_Selected text_.
┌────────

We should be careful with this. Nobody is careful with this.

\[ \operatorname{perm}(A) = \sum\limits_{\sigma} \prod\limits_{i \in [n]} a_{i, \sigma(i)} \]

This is an analogous problem which can again be computed by definition which is again computable in \(O(n!)\). But here we do not know of a polynomial time algorithm.

For instance, the permanent of a \(\Z_2\) matrix is the number of perfect matchings in a bipartite graph.
Note that we can compute a single perfect matching in a bipartite graph (optimisation methods/linear programming).
We do not know how to count such matchings in polynomial time.
Can we generate a perfect matching uniformly at random in the set of perfect matchings in a bipartite graph? We again do not know how to do it in polynomial time.

The naive algorithm checks divisors up to \(n\) (or up to \(\sqrt{n}\)). Assuming that checking \(i \mid n\) takes constant time, this would give us \(\approx\sqrt{n}\) steps.

Here's a trap. It's polynomial in \(n\), but not polynomial in \(\log_2(n)\). The more correct size of the input is the number of digits. Then \(\sqrt{n} \approx 2^{\frac{1}{2}\log_2n}\), which is exponential in the input size.

Since the 70s, it is known that we have a \(\log_2n\) polynomial time algorithm that tests primality with high probability, where there are no false positives, but might be false negatives, i.e. it might say a composite number is prime with probability \(\leq \frac{1}{4}\). This is in randomized polynomial time. To improve the odds, we can rerun the algorithm repeatedly.

In 2002, Aggraval, Kayal, Sexena showed there exists a deterministic polynomial time algorithm which recognises prime numbers.

└────────

Records excerpted from a collection:

┌────────

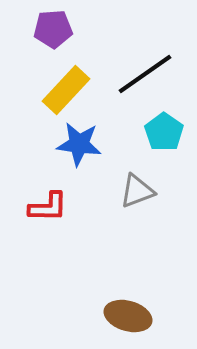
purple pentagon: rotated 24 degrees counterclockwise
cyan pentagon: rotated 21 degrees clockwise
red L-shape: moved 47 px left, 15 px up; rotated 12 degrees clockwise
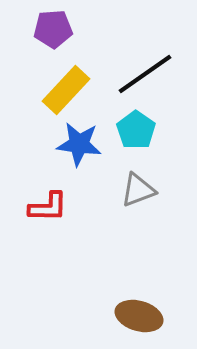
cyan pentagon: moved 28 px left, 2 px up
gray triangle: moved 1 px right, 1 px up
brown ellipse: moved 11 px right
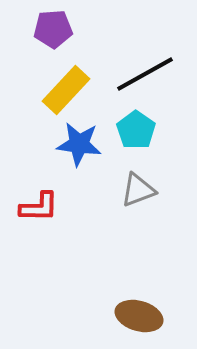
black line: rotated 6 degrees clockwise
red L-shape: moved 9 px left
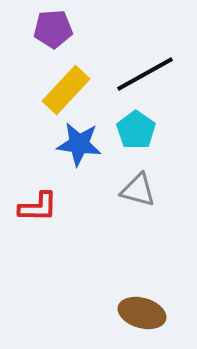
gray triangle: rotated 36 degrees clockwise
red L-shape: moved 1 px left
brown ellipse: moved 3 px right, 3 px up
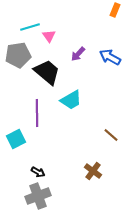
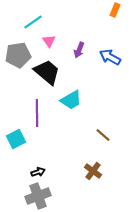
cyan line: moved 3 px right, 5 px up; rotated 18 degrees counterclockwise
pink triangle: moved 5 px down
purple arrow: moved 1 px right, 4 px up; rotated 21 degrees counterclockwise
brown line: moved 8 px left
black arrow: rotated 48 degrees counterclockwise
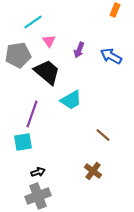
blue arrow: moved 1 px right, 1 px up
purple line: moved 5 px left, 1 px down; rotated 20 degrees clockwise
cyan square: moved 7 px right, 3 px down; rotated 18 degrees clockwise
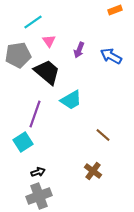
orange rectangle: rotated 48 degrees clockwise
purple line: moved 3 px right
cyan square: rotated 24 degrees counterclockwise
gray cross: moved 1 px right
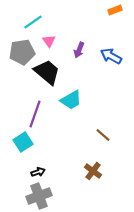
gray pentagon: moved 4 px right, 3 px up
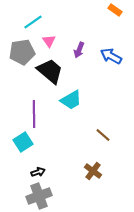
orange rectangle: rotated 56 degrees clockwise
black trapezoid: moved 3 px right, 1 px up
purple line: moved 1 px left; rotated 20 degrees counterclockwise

└────────
┌────────

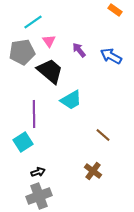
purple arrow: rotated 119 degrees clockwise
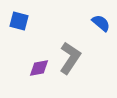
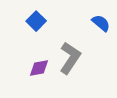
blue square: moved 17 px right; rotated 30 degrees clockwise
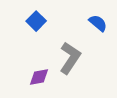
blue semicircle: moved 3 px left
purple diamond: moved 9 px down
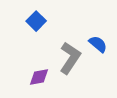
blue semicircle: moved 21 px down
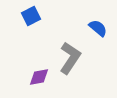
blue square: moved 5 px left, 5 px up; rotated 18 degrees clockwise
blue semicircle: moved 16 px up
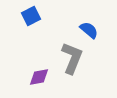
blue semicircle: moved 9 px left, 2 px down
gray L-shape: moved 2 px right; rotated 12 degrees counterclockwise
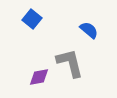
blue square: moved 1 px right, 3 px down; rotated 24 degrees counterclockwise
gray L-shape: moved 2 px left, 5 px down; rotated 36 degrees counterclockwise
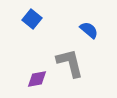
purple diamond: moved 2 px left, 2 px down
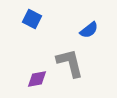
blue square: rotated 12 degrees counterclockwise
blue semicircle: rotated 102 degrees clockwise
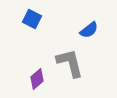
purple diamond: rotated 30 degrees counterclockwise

└────────

_To do_.
A) Name the people the notes on permanents and primality credit with showing, in 2002, a deterministic polynomial time algorithm that recognizes prime numbers.
B) Proceed with the notes on permanents and primality, starting after their final sentence.

_Answers_.
A) Aggraval, Kayal, Sexena

B)
For a natural number, return a number that divides it or mark it prime.

We do not know how to factorize in polynomial time (deterministic or rational).

If problem \(A\) can be solved in polynomial time, then problem \(B\) can be solved in polynomial time. (Reduction)
If we have sets of problems with some given properties \(X, Y\), we're looking at \(X \subseteq Y\) or \(X = Y\).
Problem \(X\) needs at least time/space \(\approx n^2\), say. (Lower bound)

The lower bound problems are very very few, and usually very weak.

Lecture 2: Basic definitions

If we have integers \(a, b\) of length \(n\), we learned in primary school to add them in \(O(n)\) and multiplying them in \(O(n^2)\). In fact, we can get multiplication down to \(O(n\log n)\) using a galactic algorithm. Even so, using FFT, we have more practical algorithms of \(O(n \log^2 n)\).

Still, we do not know if this \(\log\) factor is required and multiplication really is more computationally demanding.

Encodings

An encoding is a function \[ e : \text{ inputs} \rightarrow \left\{ 0, 1 \right\}^{ * }. \]

(We could use some other alphabet, but we use binary encodings on the computer.)

We assume a fixed explicit encodings in this course. This means that we always have an explicit input, e.g. we could give a number recursively in terms of its digits, but we still always assume it to be given explicitly.

Decision Problems

A computational problem with boolean output.

The fiber of true becomes interesting as an object of study. When we view it in an encoding, it is \[ L = \left\{ w \in \left\{ 0, 1 \right\}^{ * } \mid P(w) \right\} , \] which is a language. So decision problems are recognising a language. (For now?) we only care about decidable languages.

An additional detail to sweep under the rug is that we assume \(P(w)\) also checks the validity of \(w\), i.e. we never think about encoding problems as such.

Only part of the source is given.